Excerpts from a dataset:
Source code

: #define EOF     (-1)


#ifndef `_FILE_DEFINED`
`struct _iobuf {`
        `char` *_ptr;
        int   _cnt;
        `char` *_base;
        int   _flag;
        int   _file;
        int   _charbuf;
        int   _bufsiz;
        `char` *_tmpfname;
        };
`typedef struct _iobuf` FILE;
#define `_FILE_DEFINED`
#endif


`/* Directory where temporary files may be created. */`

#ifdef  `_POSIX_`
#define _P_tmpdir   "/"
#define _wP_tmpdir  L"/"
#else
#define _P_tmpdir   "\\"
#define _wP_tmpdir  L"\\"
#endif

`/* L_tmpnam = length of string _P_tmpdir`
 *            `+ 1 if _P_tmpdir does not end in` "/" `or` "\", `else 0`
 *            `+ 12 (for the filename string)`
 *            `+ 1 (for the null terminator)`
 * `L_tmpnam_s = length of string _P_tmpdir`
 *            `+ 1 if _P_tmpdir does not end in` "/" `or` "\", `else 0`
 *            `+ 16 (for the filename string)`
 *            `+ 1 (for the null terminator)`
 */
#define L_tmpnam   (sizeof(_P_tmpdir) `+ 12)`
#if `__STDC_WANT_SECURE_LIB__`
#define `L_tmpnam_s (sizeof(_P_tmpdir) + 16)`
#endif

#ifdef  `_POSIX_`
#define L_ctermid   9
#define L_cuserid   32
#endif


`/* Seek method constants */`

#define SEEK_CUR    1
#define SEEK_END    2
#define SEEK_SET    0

-- Exercise brief --
Using the data above, return every line that contains the string "sizeof".

-- Answer below --
#define L_tmpnam   (sizeof(_P_tmpdir) `+ 12)`
#define `L_tmpnam_s (sizeof(_P_tmpdir) + 16)`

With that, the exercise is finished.